DETROIT (WWJ) - Detroit Catholic Central High School says it has no connection to an insult-filled letter aimed at Cass Tech High School's football team. Cass Tech beat the Shamrocks for the Division One state crown on Saturday.

The letter questions the eligibility of Cass Tech's players and says in five years they will be "failures," either "unemployed, in jail, addicted to drugs or worse."

Catholic Central principal, Father John Huber said the letter is signed by a "Jack Baughman," and though the letter writer claims to have attended the game, there's no one by that name with ties to the school.

"We are disgusted by the cruel content of that nasty letter. It violates everything that Catholic Central stands for. And the people that were most upset were our students, who came to us first thing this morning and showed [the letter] to us and were very, very upset that people would even insuinate that [the letter] could come from anybody associated with C.C.," said Huber.

"It just doesn't make any sense because it violates everything that we stand for. It violates the gospel, it violates everything we're trying to teach our kids every single day and it's just the nasty, cruel tone of it, just is totally out of line and totally uncalled for," Huber continued.

Detroit Public Schools called the letter "trash" and said it's "not worthy of a response."
● ● ● ● ●
— TASK INSTRUCTIONS —
a - In the article about the letter, what did Detroit Public Schools call the letter?
b - Transcribe the stretch of the article about the letter from "The letter questions" through "to the school.", keeping every word and mark unchanged.
c - Write the next part of the article about the letter, picking up after its final sentence.

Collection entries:
● ● ● ● ●
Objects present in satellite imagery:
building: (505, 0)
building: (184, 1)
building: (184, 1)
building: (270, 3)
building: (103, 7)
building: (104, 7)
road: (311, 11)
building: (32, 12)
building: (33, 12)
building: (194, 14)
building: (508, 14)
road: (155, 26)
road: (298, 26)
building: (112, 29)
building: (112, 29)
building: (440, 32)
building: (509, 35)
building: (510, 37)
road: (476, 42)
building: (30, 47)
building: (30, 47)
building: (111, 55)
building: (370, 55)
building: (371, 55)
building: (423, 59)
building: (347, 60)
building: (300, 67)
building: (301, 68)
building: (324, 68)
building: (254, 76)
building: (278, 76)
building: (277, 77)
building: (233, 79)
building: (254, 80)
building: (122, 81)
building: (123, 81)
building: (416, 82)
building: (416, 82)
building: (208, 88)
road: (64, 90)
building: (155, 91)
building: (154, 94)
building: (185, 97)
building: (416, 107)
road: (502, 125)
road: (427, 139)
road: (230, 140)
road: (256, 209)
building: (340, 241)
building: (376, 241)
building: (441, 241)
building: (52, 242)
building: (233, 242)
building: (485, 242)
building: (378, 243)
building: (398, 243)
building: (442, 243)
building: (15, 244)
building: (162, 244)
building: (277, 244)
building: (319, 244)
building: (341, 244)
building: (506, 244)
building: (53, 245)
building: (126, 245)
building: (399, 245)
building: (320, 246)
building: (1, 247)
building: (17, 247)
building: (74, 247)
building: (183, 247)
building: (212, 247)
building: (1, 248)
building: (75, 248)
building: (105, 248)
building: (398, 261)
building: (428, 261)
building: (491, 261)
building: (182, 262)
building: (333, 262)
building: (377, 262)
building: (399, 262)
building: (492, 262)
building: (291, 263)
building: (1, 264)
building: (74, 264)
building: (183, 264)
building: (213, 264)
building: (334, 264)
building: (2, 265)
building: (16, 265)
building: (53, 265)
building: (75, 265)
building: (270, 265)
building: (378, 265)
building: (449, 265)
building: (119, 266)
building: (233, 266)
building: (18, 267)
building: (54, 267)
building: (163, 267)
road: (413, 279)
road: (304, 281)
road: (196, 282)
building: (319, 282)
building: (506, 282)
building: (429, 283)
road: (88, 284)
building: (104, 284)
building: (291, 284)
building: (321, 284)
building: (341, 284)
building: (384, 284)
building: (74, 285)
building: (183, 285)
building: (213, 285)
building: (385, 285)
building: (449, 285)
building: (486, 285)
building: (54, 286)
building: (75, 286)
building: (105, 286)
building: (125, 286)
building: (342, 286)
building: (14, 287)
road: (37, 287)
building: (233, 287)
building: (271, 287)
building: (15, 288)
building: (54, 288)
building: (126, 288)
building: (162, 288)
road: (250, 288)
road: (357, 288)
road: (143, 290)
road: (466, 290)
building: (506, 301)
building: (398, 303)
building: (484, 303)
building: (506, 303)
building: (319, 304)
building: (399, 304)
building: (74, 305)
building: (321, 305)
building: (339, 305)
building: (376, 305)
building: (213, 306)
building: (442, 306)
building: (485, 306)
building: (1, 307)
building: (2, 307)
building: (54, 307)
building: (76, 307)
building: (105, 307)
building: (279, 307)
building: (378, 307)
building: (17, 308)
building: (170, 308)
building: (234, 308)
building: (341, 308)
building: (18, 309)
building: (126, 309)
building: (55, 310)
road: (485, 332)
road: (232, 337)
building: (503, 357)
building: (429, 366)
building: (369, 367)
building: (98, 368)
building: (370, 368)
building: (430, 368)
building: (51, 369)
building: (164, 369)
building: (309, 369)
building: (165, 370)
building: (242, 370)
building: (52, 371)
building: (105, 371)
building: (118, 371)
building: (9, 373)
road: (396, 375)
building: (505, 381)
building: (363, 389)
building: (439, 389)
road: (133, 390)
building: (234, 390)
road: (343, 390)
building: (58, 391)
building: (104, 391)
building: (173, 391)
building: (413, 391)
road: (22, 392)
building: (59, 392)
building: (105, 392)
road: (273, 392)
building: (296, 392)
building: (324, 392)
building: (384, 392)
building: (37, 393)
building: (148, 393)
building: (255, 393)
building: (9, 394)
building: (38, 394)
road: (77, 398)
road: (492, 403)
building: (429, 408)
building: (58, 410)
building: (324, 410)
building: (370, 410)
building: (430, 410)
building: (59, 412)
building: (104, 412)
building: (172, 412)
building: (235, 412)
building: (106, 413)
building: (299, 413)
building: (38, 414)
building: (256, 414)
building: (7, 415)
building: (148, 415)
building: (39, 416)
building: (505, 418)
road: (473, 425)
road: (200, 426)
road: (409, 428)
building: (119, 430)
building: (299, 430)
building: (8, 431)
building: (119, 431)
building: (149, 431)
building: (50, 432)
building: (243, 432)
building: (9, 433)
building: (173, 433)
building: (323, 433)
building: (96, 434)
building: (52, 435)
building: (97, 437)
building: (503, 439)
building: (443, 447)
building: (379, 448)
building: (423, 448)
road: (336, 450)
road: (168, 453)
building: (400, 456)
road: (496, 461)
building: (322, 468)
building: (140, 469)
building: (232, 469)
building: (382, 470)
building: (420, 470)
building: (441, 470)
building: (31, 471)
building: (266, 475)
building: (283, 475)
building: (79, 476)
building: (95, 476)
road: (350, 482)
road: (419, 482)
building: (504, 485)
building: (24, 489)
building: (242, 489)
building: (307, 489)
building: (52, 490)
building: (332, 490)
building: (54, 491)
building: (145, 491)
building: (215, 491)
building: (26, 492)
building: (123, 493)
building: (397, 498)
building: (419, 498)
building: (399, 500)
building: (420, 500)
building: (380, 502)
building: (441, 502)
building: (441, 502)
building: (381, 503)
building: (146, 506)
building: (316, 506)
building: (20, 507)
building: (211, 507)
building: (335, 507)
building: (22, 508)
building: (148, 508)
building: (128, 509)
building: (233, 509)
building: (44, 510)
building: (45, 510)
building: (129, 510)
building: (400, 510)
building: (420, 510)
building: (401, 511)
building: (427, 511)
● ● ● ● ●
— RESULTS —
a - Detroit Public Schools called the letter "trash."

b -
The letter questions the eligibility of Cass Tech's players and says in five years they will be "failures," either "unemployed, in jail, addicted to drugs or worse."

Catholic Central principal, Father John Huber said the letter is signed by a "Jack Baughman," and though the letter writer claims to have attended the game, there's no one by that name with ties to the school.

c -
The following is the text of the letter, which was allegedly sent to Cass Tech's football coach Thomas Wilcher:

Dear Mr. Wilcher,

I had the misfortune of attending Saturday's game. As I watched, I wondered how many of your players would be academically eligible if they attended a real school rather than a DPS holding tank. While graduation rates may be high, a recent study concluded only 4.4% of DPS public school graduates are academically prepared to advance to higher education.

Questions abound: Do your players regularly attend class? Are they, even by DPS standards, eligible? As one looks at the declining enrollment freshman-senior, it is clear that DPS is a failure and in five years your players will be unemployed, in jail, addicted to drugs or worse. In a word — failures. So while Cass celebrates today, the future is bleak and you and everyone associated with DPS is an utter failure, hence, we have Detroit — a city about to be handed over to a financial manager.

The ghetto warriors had their Saturday but, in life, they are losers.